第86章 县城谋生

作者:小梨花O
  苦妹紧紧抱着那个冰冷的铁盒子,像抱着一块浮木,在破旧长途汽车的颠簸中,驶离了囚禁她近一年的筑路工地。

  车窗外的景色,从荒凉的山野,渐渐变成了她从未见过的景象——越来越多的房屋,宽阔些的土路,以及行色匆匆、衣着各异的人群。

  当汽车喘着粗气,停在一个尘土飞扬、人声鼎沸的简陋场院时,售票员粗声喊道:“县城到了!都下车!”

  苦妹随着人流,晕头转向地下了车,立刻就被淹没在了一片陌生的喧嚣里。

  自行车的铃铛声、小贩的叫卖声、拖拉机的轰鸣声、人们南腔北调的说话声……各种声音像潮水般涌来,冲击着她习惯于工地单调声响的耳膜。

  空气中弥漫着煤灰、尘土、食物香气和某种说不清的、属于城市的热闹气味,让她有些头晕目眩。

  她站在路边,望着眼前比西山沟和工地驻地繁华、却也更加混乱的街景,一时有些手足无措。房屋密密麻麻,高低错落,街上的人们似乎都有明确的目的地。

  她低头看看自己一身破旧、沾满油污和尘土的衣裳,还有怀里那个与周遭格格不入的铁盒子,一种巨大的自卑和惶恐,瞬间攫住了她。

  首先,她必须找个地方过夜。她记得以前在村里听人说过,出门住店得要“介绍信”,还要看“户口本”。她两样都没有,身上只有那个铁盒子和几件破衣服。

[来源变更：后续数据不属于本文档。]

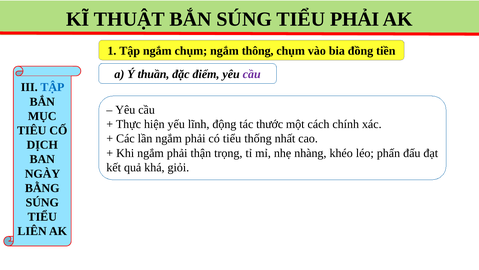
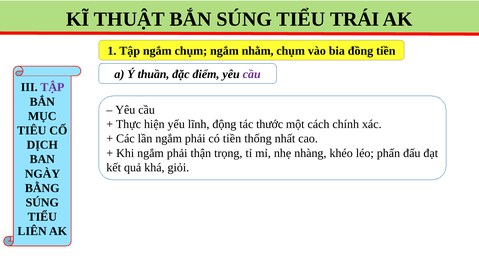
TIỂU PHẢI: PHẢI -> TRÁI
thông: thông -> nhằm
TẬP at (52, 87) colour: blue -> purple
có tiểu: tiểu -> tiền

  她不敢去那些门口挂着正式牌子、看起来稍微像样点的旅社,只能沿着肮脏的、看起来像是城市边缘的街巷,小心翼翼地寻找。

  她看到一些临街的房屋门口挂着“住宿”的简陋牌子,便鼓起勇气,推开一扇虚掩的、油漆剥落的木门。里面是个狭窄的过道,一个穿着汗衫、摇着蒲扇的老头坐在凳子上打盹。

  “请……请问……能住店吗?”苦妹的声音小的像蚊子哼哼。

  老头抬起眼皮,浑浊的眼睛扫了她一眼,目光在她那身行头上停留片刻,懒洋洋地问:“介绍信呢?哪个公社来的?”

  苦妹的心猛地一沉,支吾着:“我……我没有介绍信……我从……从西山沟来的……”

  “没有介绍信?”老头的眉头皱了起来,像看什么可疑分子一样打量着她,“那不行!没介绍信不能住!万一是盲流呢?我们这可是要按规定办事的!走走走!”他不耐烦地挥动着蒲扇,像是要扇走什么不干净的东西。

  苦妹脸上一阵烧灼,羞愧地退了出来。同样的遭遇,在接下来的几家挂着“住宿”牌子的私人小店重复上演。

  有的店主直接摆手驱赶,连话都懒得跟她多说;有的则盘问得更仔细,问她来县城干什么,找谁,听到她支支吾吾说不清楚,更是满脸怀疑,坚决不肯收留。

  “介绍信”、“户口本”、“盲流”……这些个词像一道道冰冷的铁栅栏,将她隔绝在正常的住宿渠道之外。

  她这才真切地体会到,自己这个没有根脚、没有身份的农村寡妇,在这个看似机会更多的县城,连一个最基本的、遮风挡雨的角落都难以获得。

  天色渐渐暗了下来,华灯初上(虽然只是些昏黄的路灯和店铺的灯火),县城展现出与白昼不同的面貌,但对苦妹来说,这暮色意味着无处栖身的恐惧正在加剧。

  她抱着铁盒子,在越来越冷的夜风中瑟瑟发抖,像一只被遗弃的野猫,在陌生的街巷里惶然穿梭。

  她的肚子也饿得咕咕直叫。白天只顾着找住处,什么都没吃。她看到街边有卖烤红薯的,香气诱人,但摸了摸铁盒子,终究没舍得花钱。她找到一处公用的水龙头,灌了一肚子凉水,暂时压下了饥饿感。

  最后,在她几乎要绝望的时候,在一个堆满垃圾、散发着恶臭的死胡同尽头,她看到一个用破木板和油毡纸搭起来的、极其低矮的棚户。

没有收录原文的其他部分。